If you look at the Rockets roster, you see a talented starting five, a pair of established bench players, and then, well, a giant question mark. Troy Daniels might have a fit as a three point shooter, but the Rockets are in serious need of a infusion of talent into their bench, especially on the wings where Francisco Garcia and Omri Casspi were absolutely dreadful last season. Could UConn's DeAndre Daniels fit into that unit? Let's take a closer look at the junior forward out of Connecticut.
Height: 6' 8.5" (in shoes)
Wingspan: 7' 2"
Birthday: April 15, 1992
Junior year stats: 13.1 PPG, 6.0 RPG, .4 APG, 46.9 FG%, 41.7 3P%
Before Daniels' junior year, he wasn't on a lot of people's radars because he didn't have a calling card on the offensive side of the ball. He could make nice cuts off the ball, had an athletic profile to finish at the rim, but didn't have a consistent outside shot or much ability to create offense. However, in his final season, he showed off a much improved perimeter jumper and flashed the potential to score in the post, using his length to shoot over defenders.
His shot is a bit funky, but it was effective for him during his junior year. However, his release is a bit slow and he could use some work or he might get his shot blocked a lot more in the NBA. When he spots up, he catches the ball, brings it down well below his waist before bringing the ball back up and firing a pretty, above the head shot.
As you can see here, Daniels catches the ball at the letters in his jersey, brings the ball down below his waist, before firing up a three. In college basketball, he can afford to make this move as he got a lot of space, but with quicker and smarter defenders in the NBA, he's going to have to tighten up his shot or he will get stripped and swatted pretty regularly.
This trend of Daniels thriving against weaker competition in a somewhat unsustainable way continues with his post game. Daniels is long and athletic, allowing him to get a shot down low against college opponents. Still, he is fairly weak physically, and isn't able to back down players to take full advantage of his size. In the NBA, as the players guarding him start to match his size, he probably won't be able to get the same shots.
The biggest knock on Daniels on offense, however, isn't his slow shot or his lack of strength, but rather a complete and utter lack of passing ability. Daniels averaged a crazy .4 assists per game during junior year, and he will have to improve that if he wants to contribute in the NBA.
All of this is sounding fairly pessimistic, but it is simply to show that despite some of Daniels' success at the NCAA level, he is still a long term project instead of an immediate plug-and-play guy. The NBA is littered with players like Daniels who had success in college but needed to make changes to compete at the NBA level, and Daniels has shown off a number of tools that could be very useful down the road.
His shot will likely be his biggest calling card, but he needs to quicken his release and stop bringing the ball down so low or he won't be able to get open with quick rotating defenses.

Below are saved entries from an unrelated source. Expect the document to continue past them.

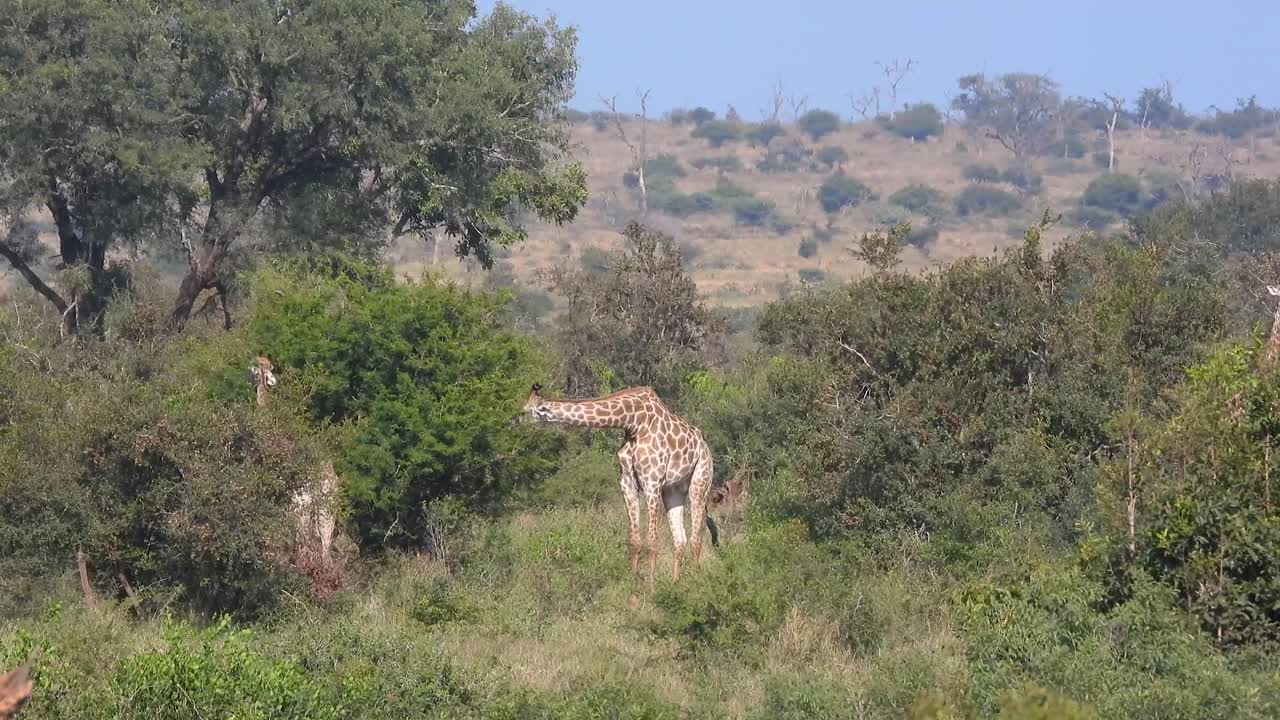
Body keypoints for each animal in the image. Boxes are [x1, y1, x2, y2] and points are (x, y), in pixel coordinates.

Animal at [521, 383, 717, 584]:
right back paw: (675, 583)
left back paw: (694, 581)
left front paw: (651, 585)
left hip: (700, 480)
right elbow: (635, 539)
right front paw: (633, 582)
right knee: (680, 540)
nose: (517, 424)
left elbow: (652, 539)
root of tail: (705, 445)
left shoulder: (652, 481)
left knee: (695, 538)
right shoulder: (628, 484)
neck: (633, 422)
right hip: (673, 491)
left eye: (525, 411)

In the post, he needs to bulk up big time, but he could have the makings for a decent post game that could come in handy. As for the passing, good luck.
While Daniels was a fairly strong offensive player at UConn last year, his defense was a different story. Daniels is quick, long, and can get off the floor in a hurry, but outside of that, his defensive acumen is pretty lacking. In the tournament, Daniels far too often allowed his opponent to get into the paint with ease, and though there were times where he recovered pretty spectacularly (averaging 1.4 blocks per game), he put himself in a bad position far too often.
And if you were hoping that Daniels could step in as a stretch four, think again. His lack of strength allowed post players to bully him pretty easily down low when Kevin Ollie stuck him in the front court as a power forward or center. He created mismatches on the other end, but gave it right back on the defensive side.
He has a chance as a small forward to be a good defender because he has all the tools, but he is going to need some serious coaching up before he gets there.
Bottom Line: Could the Rockets draft him?
If Daniels is sticking around when the Rockets pick in the second round (they have the 42nd pick from the Knicks, and traded away their own pick), Daniels would be a great selection. He has a long way to go before being a serious contributor, but when you get to the second round, you start looking for skills that stick out, not necessarily a player that can jump right into the rotation. In Daniels, the Rockets would have a player that makes up for his lack of polish with an intriguing combination of length, athleticism, and outside shooting ability.
Put him in the D-League for a year with an NBA lifting regimen, and the Rockets just might have a chance to get a talented bench scorer out of this pick. That would be a great result for a 2nd round selection.